▸ **WHAT YOU ARE ASKED TO DO**
In the data, find the word "down" and copy out every line that has it.

Segment Start: RECORDS TO PROCESS

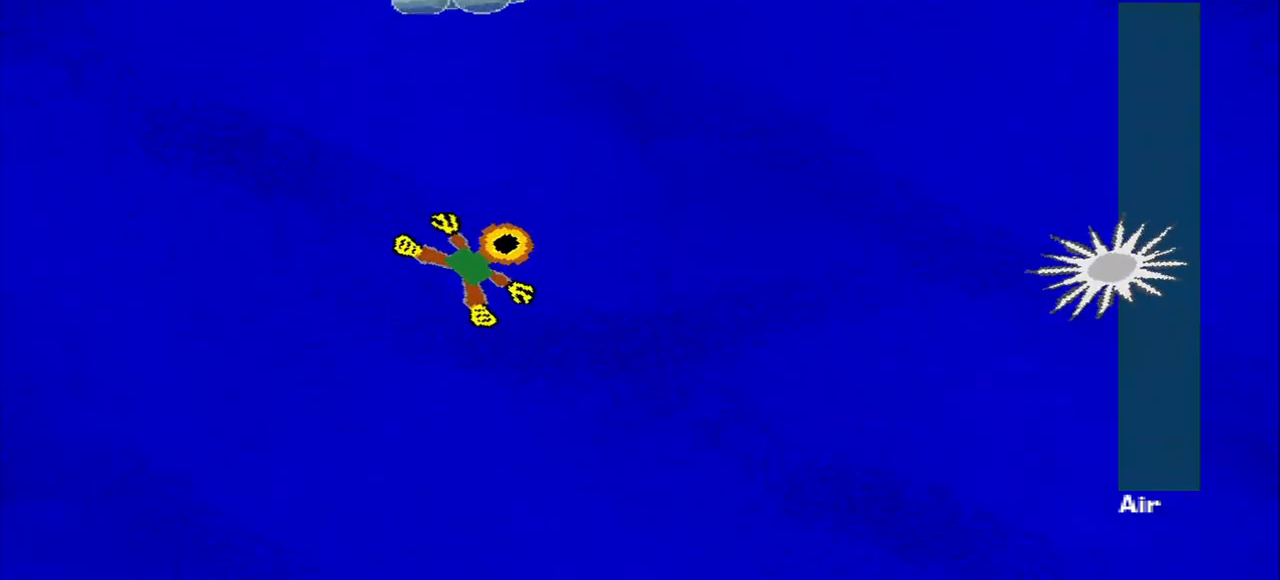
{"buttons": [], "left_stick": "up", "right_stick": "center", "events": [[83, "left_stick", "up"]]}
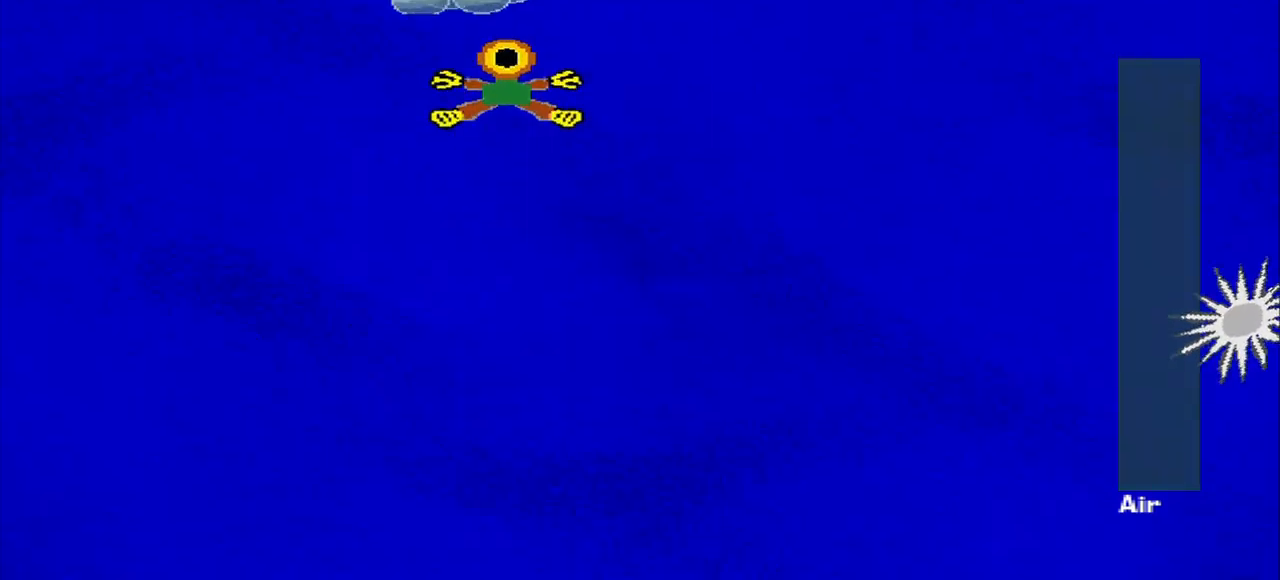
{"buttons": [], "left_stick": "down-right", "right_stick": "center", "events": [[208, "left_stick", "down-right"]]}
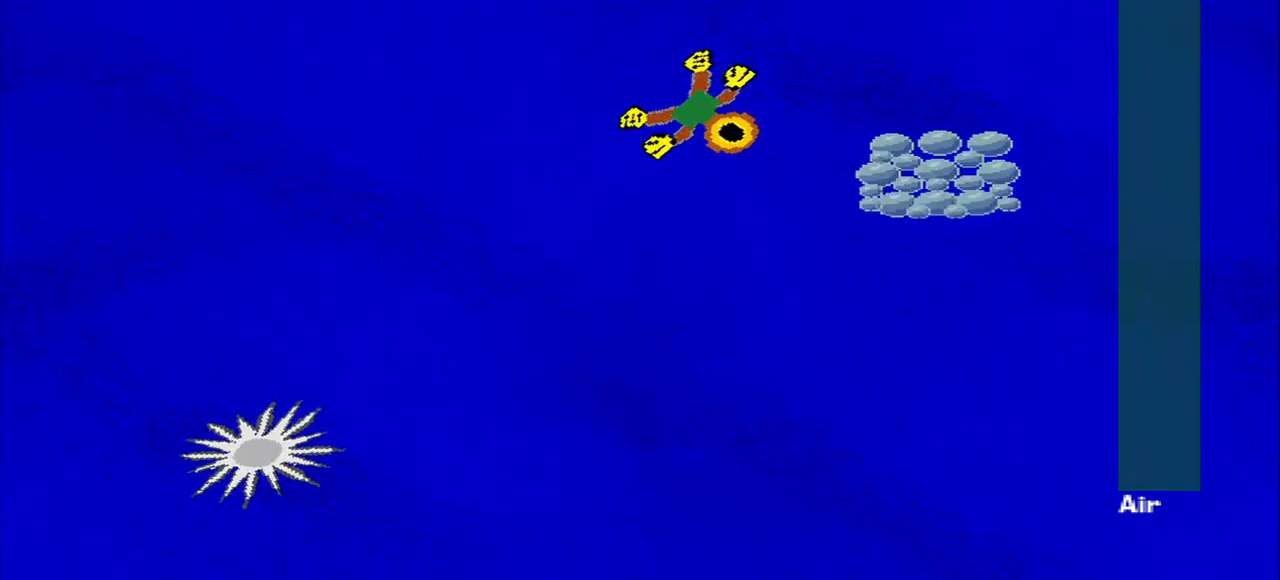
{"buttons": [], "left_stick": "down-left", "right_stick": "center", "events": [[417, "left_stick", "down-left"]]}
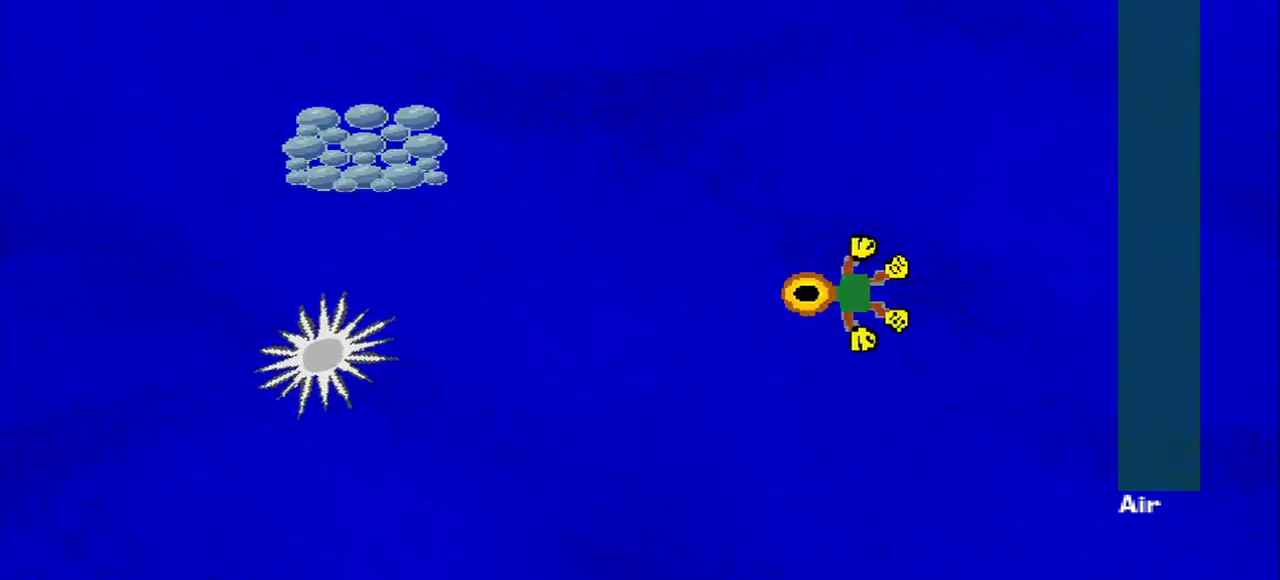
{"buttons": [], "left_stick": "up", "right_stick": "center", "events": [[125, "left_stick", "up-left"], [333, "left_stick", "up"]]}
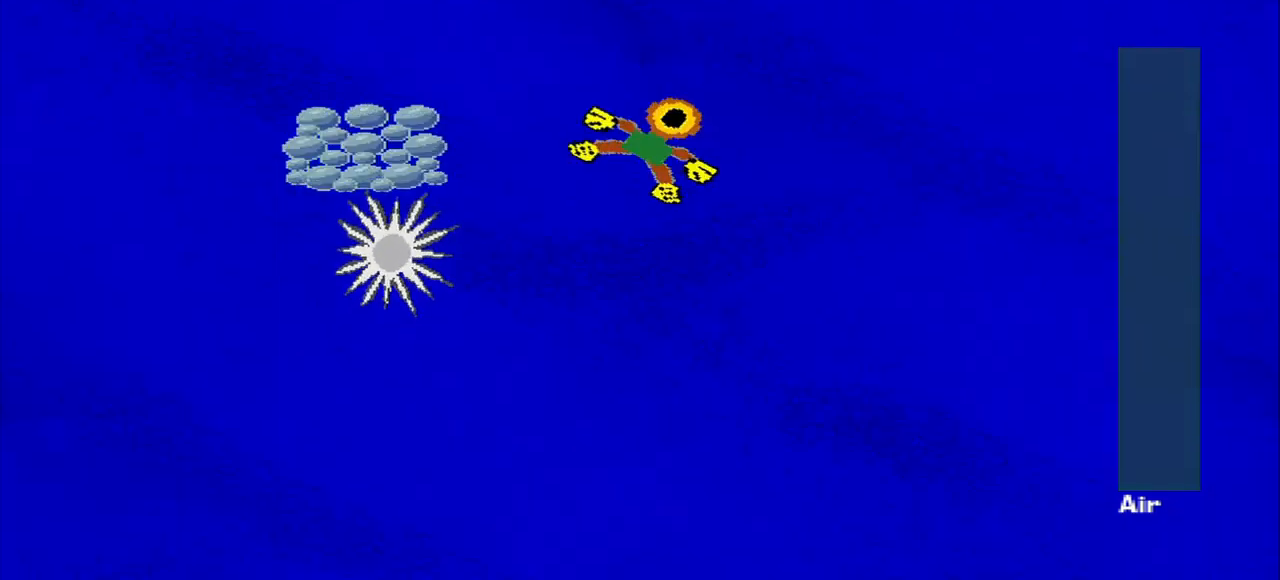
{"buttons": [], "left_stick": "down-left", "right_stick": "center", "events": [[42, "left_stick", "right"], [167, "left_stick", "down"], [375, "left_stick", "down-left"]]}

Segment End: RECORDS TO PROCESS

▸ **OUTPUT BELOW**
{"buttons": [], "left_stick": "down-right", "right_stick": "center", "events": [[208, "left_stick", "down-right"]]}
{"buttons": [], "left_stick": "down-left", "right_stick": "center", "events": [[417, "left_stick", "down-left"]]}
{"buttons": [], "left_stick": "down-left", "right_stick": "center", "events": [[42, "left_stick", "right"], [167, "left_stick", "down"], [375, "left_stick", "down-left"]]}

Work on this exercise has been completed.